PROBLEM REQUIREMENTS: Pull every "access" line out of the data below.

Data entries:

----

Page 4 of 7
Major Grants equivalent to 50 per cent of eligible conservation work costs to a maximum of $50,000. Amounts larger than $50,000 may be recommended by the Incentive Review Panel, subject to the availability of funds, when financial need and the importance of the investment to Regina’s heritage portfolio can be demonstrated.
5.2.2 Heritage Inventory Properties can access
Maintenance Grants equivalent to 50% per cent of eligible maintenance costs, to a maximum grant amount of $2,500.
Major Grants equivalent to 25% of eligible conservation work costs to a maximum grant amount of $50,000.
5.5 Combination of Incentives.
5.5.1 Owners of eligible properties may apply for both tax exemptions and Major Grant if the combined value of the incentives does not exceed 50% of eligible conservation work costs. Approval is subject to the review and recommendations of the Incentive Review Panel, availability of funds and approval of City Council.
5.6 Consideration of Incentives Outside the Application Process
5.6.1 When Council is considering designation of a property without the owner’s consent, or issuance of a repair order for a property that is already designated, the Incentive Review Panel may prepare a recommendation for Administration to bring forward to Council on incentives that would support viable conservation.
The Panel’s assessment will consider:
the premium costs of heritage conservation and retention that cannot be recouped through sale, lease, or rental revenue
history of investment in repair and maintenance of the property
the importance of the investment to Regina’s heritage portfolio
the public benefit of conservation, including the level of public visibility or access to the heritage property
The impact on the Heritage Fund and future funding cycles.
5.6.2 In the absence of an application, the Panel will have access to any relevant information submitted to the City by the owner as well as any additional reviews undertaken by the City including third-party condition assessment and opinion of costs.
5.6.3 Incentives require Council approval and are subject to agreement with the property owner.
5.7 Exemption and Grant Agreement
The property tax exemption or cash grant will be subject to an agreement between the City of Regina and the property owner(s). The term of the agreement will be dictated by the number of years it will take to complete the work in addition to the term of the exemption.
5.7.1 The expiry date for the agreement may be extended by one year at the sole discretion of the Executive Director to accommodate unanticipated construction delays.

----

PROBLEM SOLUTION:
5.2.2 Heritage Inventory Properties can access
the public benefit of conservation, including the level of public visibility or access to the heritage property
5.6.2 In the absence of an application, the Panel will have access to any relevant information submitted to the City by the owner as well as any additional reviews undertaken by the City including third-party condition assessment and opinion of costs.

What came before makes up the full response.